**EXERCISE REQUIREMENTS**
Write out the listing below word for word, leaving out the pictures.

Segment Start: EXTRACTED DATA

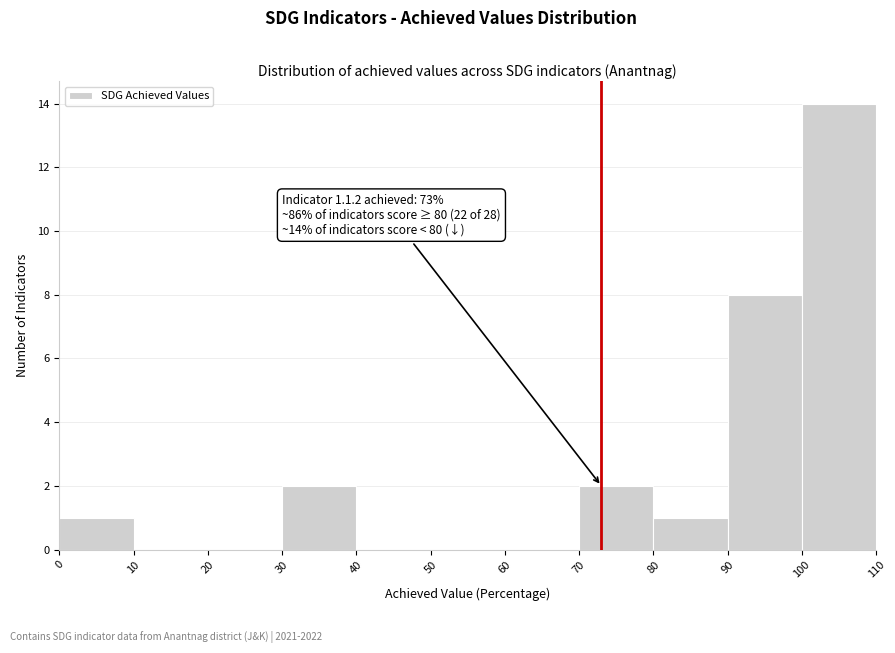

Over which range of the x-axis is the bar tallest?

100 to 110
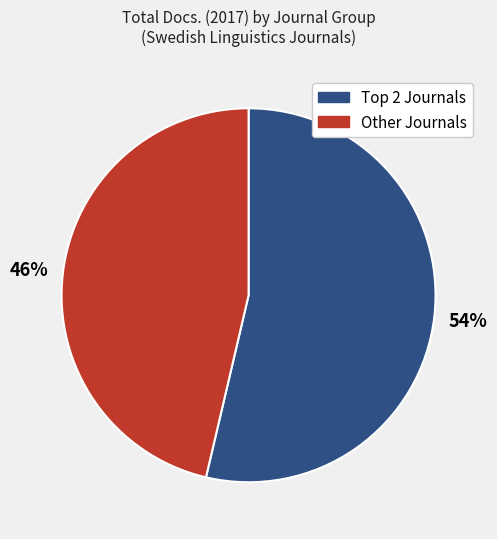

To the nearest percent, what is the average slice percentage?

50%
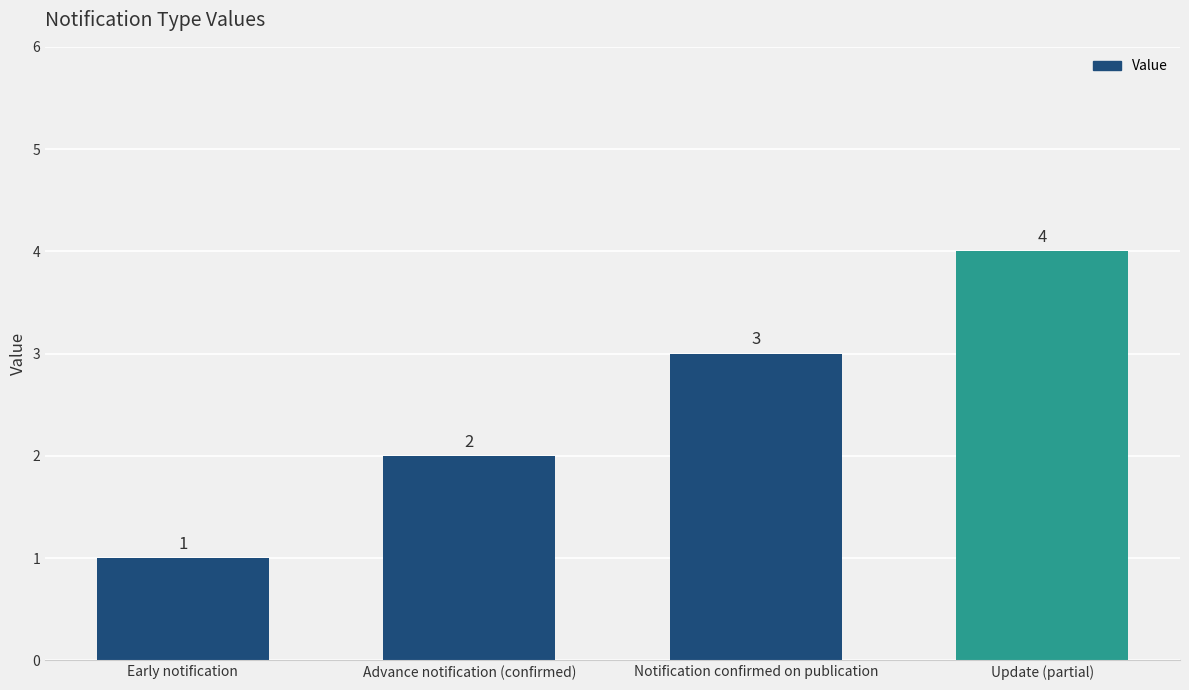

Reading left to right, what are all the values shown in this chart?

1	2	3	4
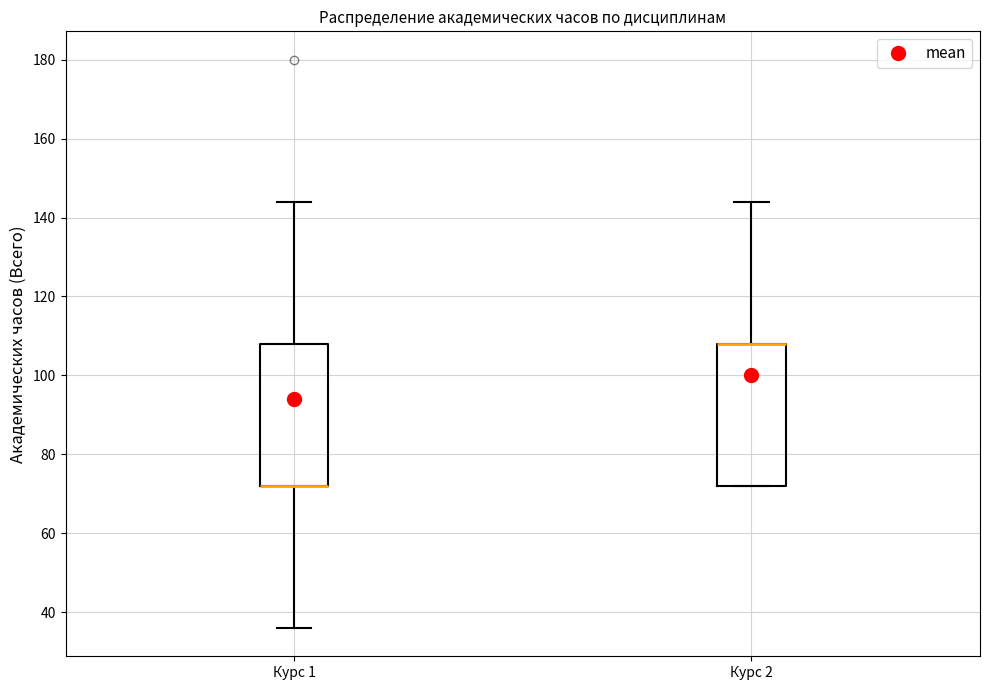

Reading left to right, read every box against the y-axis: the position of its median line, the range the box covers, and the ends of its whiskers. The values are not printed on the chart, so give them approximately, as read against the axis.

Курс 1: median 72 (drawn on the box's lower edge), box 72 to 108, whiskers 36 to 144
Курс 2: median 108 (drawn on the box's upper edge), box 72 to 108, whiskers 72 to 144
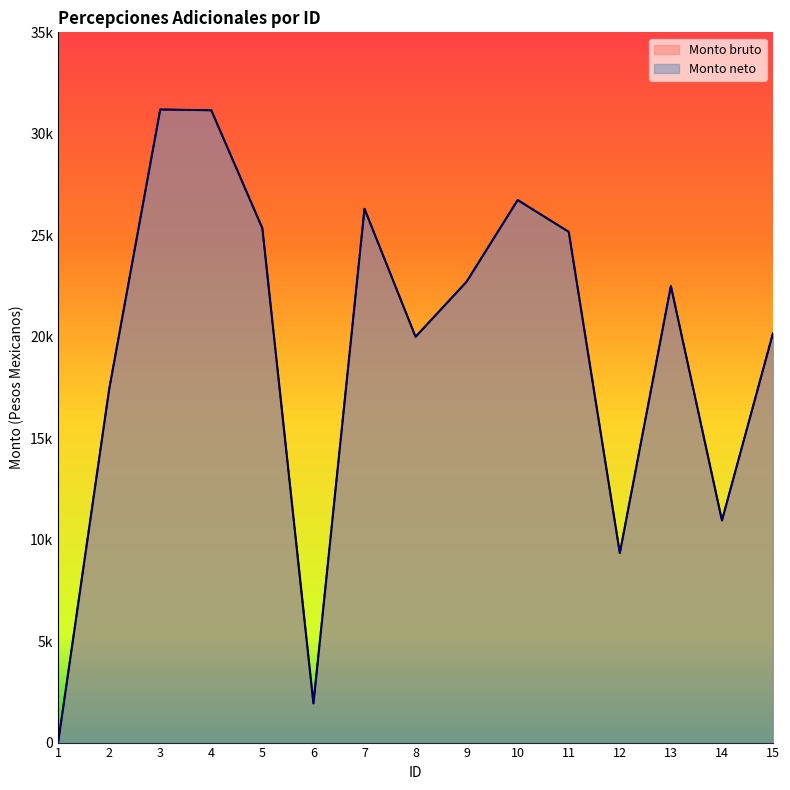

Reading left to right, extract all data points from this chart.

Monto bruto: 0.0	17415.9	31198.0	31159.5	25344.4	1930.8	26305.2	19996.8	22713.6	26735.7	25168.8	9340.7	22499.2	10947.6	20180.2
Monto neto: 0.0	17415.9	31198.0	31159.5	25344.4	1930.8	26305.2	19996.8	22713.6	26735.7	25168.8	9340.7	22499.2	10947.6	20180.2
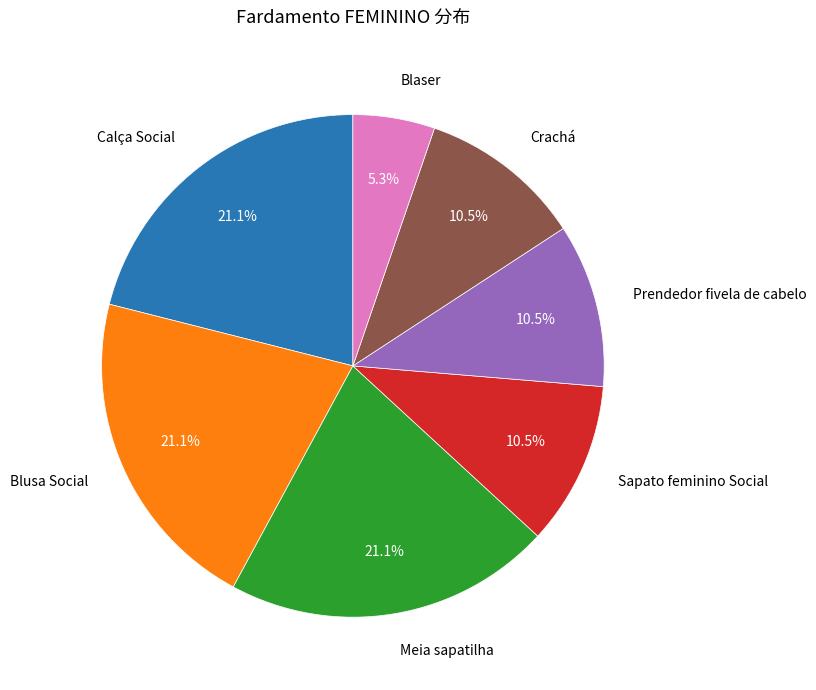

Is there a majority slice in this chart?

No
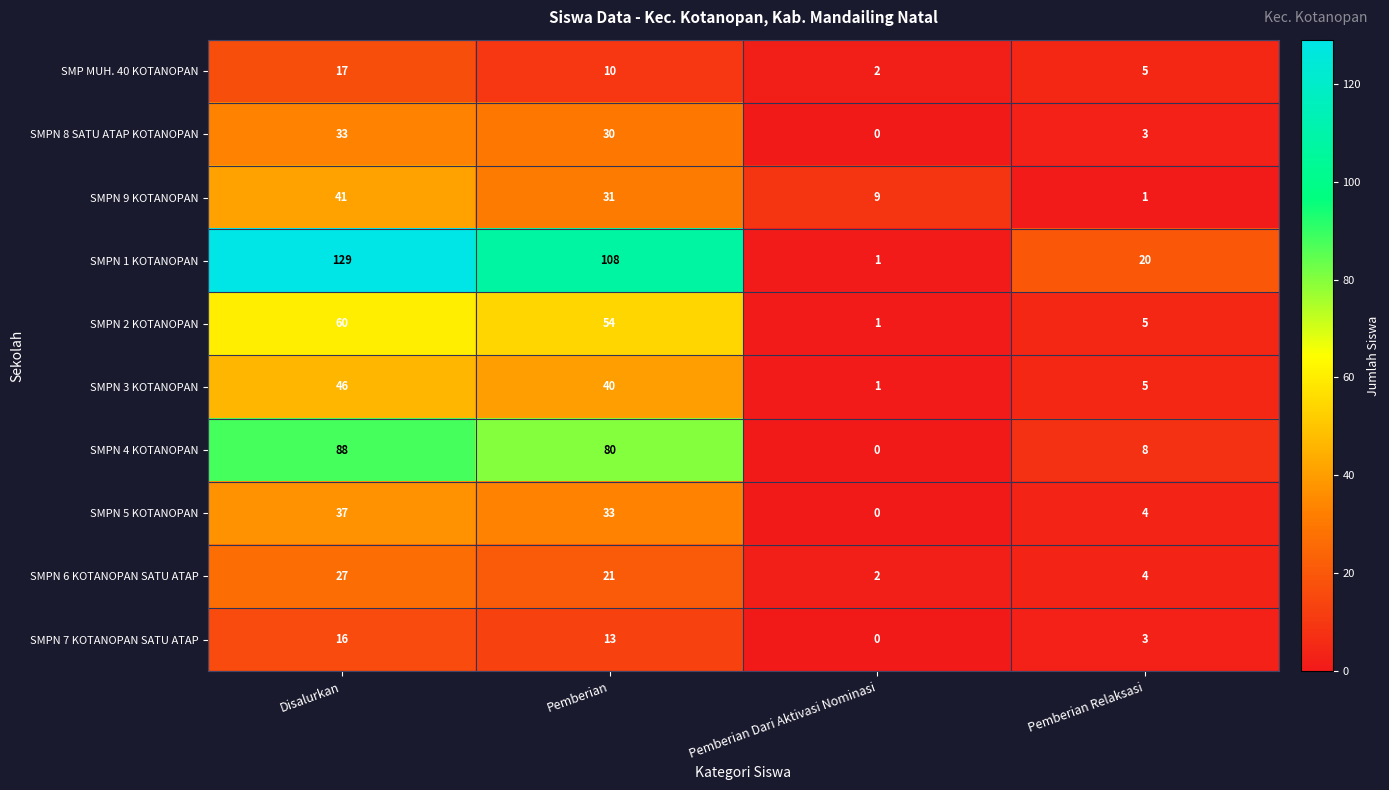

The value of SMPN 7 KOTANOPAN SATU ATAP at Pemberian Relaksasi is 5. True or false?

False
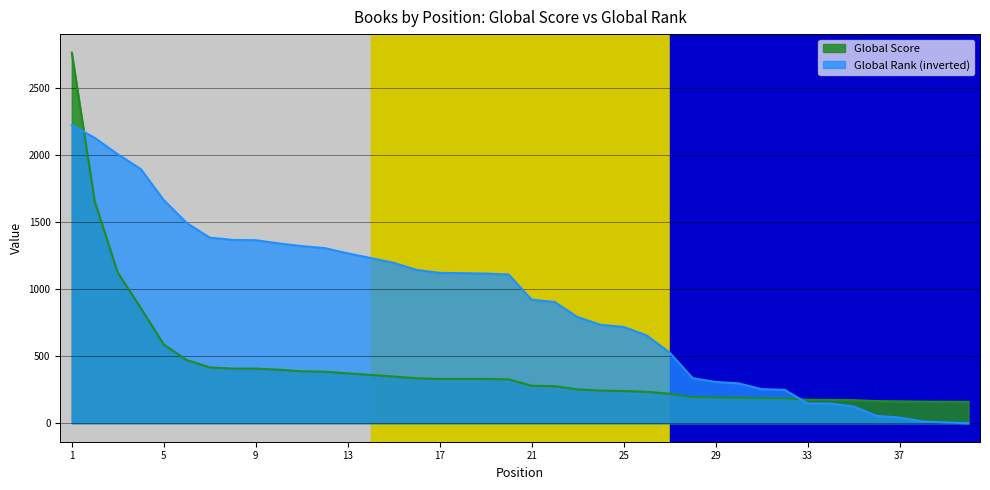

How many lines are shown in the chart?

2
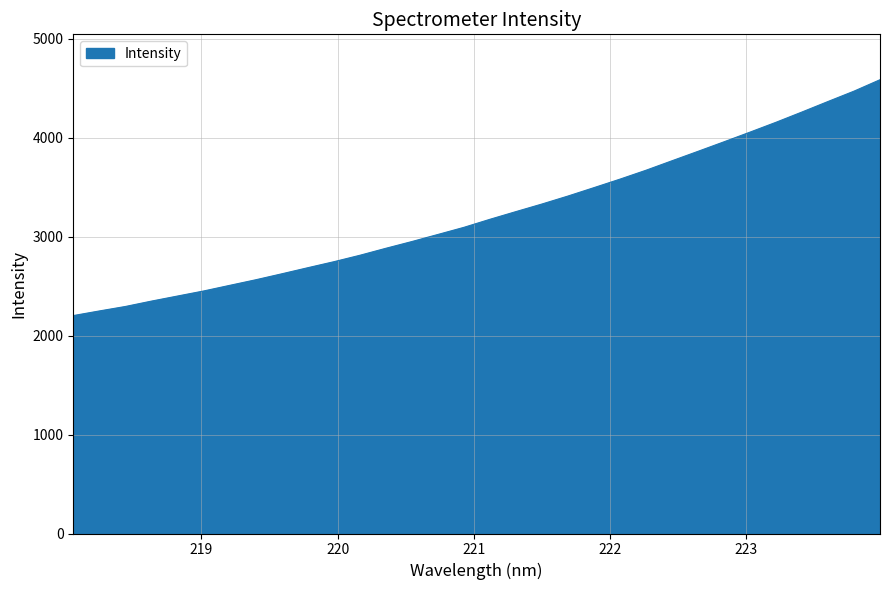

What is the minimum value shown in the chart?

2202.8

Segment End: EXTRACTED DATA

**ANSWER SPACE**
Over which range of the x-axis is the bar tallest?

100 to 110

To the nearest percent, what is the average slice percentage?

50%

Reading left to right, what are all the values shown in this chart?

1	2	3	4

Reading left to right, read every box against the y-axis: the position of its median line, the range the box covers, and the ends of its whiskers. The values are not printed on the chart, so give them approximately, as read against the axis.

Курс 1: median 72 (drawn on the box's lower edge), box 72 to 108, whiskers 36 to 144
Курс 2: median 108 (drawn on the box's upper edge), box 72 to 108, whiskers 72 to 144

Reading left to right, extract all data points from this chart.

Monto bruto: 0.0	17415.9	31198.0	31159.5	25344.4	1930.8	26305.2	19996.8	22713.6	26735.7	25168.8	9340.7	22499.2	10947.6	20180.2
Monto neto: 0.0	17415.9	31198.0	31159.5	25344.4	1930.8	26305.2	19996.8	22713.6	26735.7	25168.8	9340.7	22499.2	10947.6	20180.2

Is there a majority slice in this chart?

No

The value of SMPN 7 KOTANOPAN SATU ATAP at Pemberian Relaksasi is 5. True or false?

False

How many lines are shown in the chart?

2

What is the minimum value shown in the chart?

2202.8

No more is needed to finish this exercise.